Conflict to Creativity: Harnessing the Power of Sprint Retrospectives
Hiral Shah
Project Manager | Agile Leadership | Project Delivery | Customer Engagement | Customer Success | Team Leadership | IT Project & Program Management
Sprint retrospectives is one of my most favourite scrum ceremonies. I always try to be more innovative to help my team to open for their concerns and share ideas for process improvement. It helps uncovering a team’s challenges and opportunities for improvement. Conducting an effective retrospective is an art. Active participation hinges on the team's confidence in their Scrum Master.
In one of the retrospectives, the team expressed concerns about the quality of user stories. They highlighted many issues restricting from resource transitions and outdated refinements, leading to unclear scenarios and unnecessary discussions. The team sought a solution to these problems.
In such critical situations, Obviously, anyone remember LORD and So I.
Here LORD meaning: Listening, Observing, Reading, and Dialogue.
As a Scrum Master, it's crucial to protect the team and focus on process improvement without directly confronting the product owner or stakeholders. No one appreciates hearing "Your requirements are unclear" or "The team is complaining about user story quality."
The key is to approach the situation with tact and perspective. Trust with stakeholders and the product owner is very important. It is not only they trust you but we also has to trust them that they will listen with open mind and will help clear team’s doubts. Especially when my product owner was so sincere and conducting meeting every week, this type of scenario was frustrating for her too.
Instead of directly stating the team's complaints, I reflect on my responsibilities and aim to create a win-win situation for everyone.
In addressing the team's concerns about requirement clarity, I empathize with them, acknowledging their courage in voicing their issues. I assure them of my support in resolving these matters with the product owner.
This approach reminds me of a childhood story which my father used to narrate: "Who will tie the bell to the cat?" It highlights the importance of personal and character ethics. Trust is built and nourished through consistent, genuine actions.
Understanding stakeholders' personalities is equally very important. While some prefer straightforward feedback, most appreciate respectful communication. Here's how I navigated this situation:
First I had a one to one informal meeting with product owner. Discussed her views on project, timeline and asked feedback for team. Any process improvement is a collaboration and two-way street. I acknowledge her views on productivity impact because of resource transition, knowledge sharing, budget constraints, other projects are organizations priority, etc. Then I shared team's feedback in best possible constructive way.

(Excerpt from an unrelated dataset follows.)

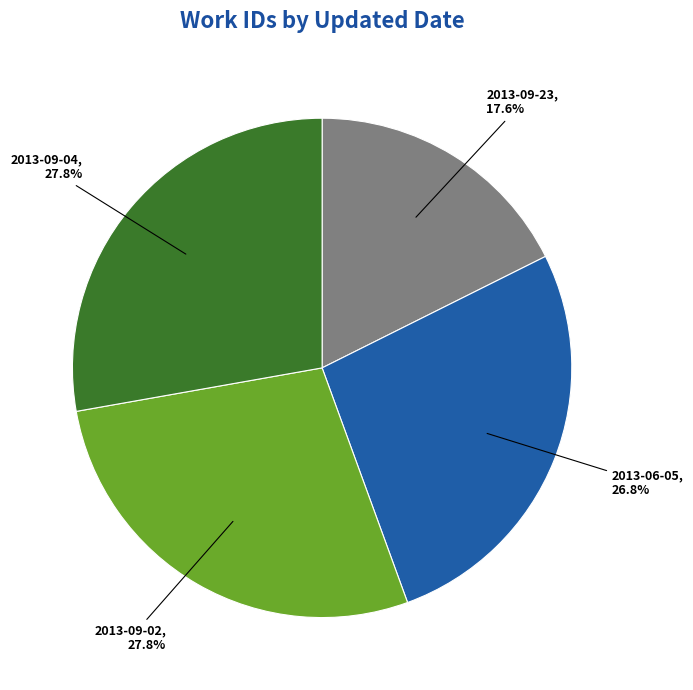

Is there any slice that represents more than half of the pie?

No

I did enough homework on scenarios and lacking information in user story. I assured that yes, team must be more proactive in refinement session.

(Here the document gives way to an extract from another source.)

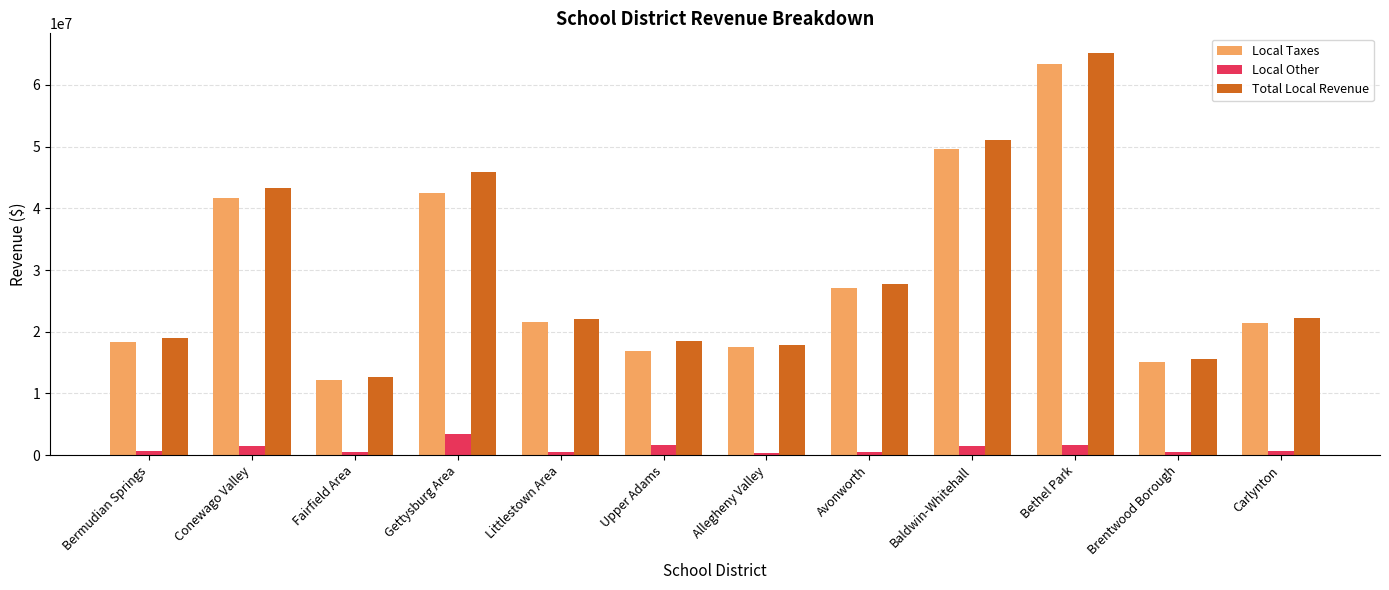

What is the label of the 4th bar from the left?

Gettysburg Area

After 2 days, I facilitated product backlog refinement meeting. In my mind I was very positive. There was fear in my heart but I had done enough homework to lead the conversation and set the right dialogue.
I set the agenda saying very positively that, this meeting is to think how we can be effective in weekly collaboration for requirements clarity. I appreciate team's courage and coach them to ask many questions providing them psychological safety. I appreciate product owner who is so open mind and happy to help the team to make the requirement clear.

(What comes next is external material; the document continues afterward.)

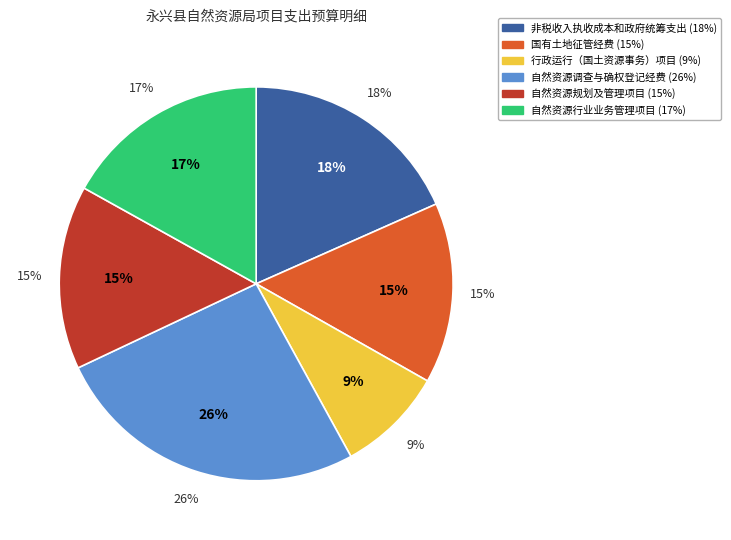

What percentage is the 自然资源调查与确权登记经费 slice, to the nearest percent?

26%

When you speak all the positive words of their interest, it is natural and as expected, everyone was so attentive,
I took a pause and added that this meeting is all about understanding difference in perception, difference in expectations and let us be more creative in our approach for product backlog refinement and be 100% clear while committing sprint goal.?
So, lets be more creative and together we will articulate the story better and will improve the process. Now, everyone was guided what must be done, how has to be done and we all will do it together.
Everyone sounded positive, felt heard and ready to take accountability. At the end, team asked many questions, product owner was supportive and answered all of them, made sure they all are on same page now.?
Whatever I said or shared in either on-to-one meeting or in team meeting, nothing was superficial or on surface.
Focusing any techniques from any book only works if you live it day in and day out and that is authenticity, and more of a character ethics then personal ethics.
In summary:
Reflecting on this experience, I realized that effective communication is not just about words or good English vocabulary. Infact Effective communication is more about awareness of situation, understanding team, stakeholders, management and genuinely take interest in improvement.
Any such improvement is not possible only by reading books or by applying scrum ceremonies, but the real art lies in our perception, belief, and ability to inspire action in others. Setting the context as a collaborative effort for clarity, appreciating the team's and product owner's contributions, and fostering an open-minded environment made a significant difference.
My strategy involved listening with an open mind, empathizing with their pain points, and empowering them through genuine appreciation. This authenticity and focus on personal ethics facilitated a productive and creative collaboration, ultimately leading to process improvements and a stronger team dynamic.
This experience shows how design thinking helps when you see conflict as an opportunity to be more creative with others.
Design thinking is in Intellect’s DNA and this article is part of series on my experiences as a scrum master and how design thinking is helping me.
Whatever experience I am mentioning in this book is not only from Intellect-SJP but many of them are my previous experiences too. This disclaimer will help my LinkedIn family to be non-judgmental while reading.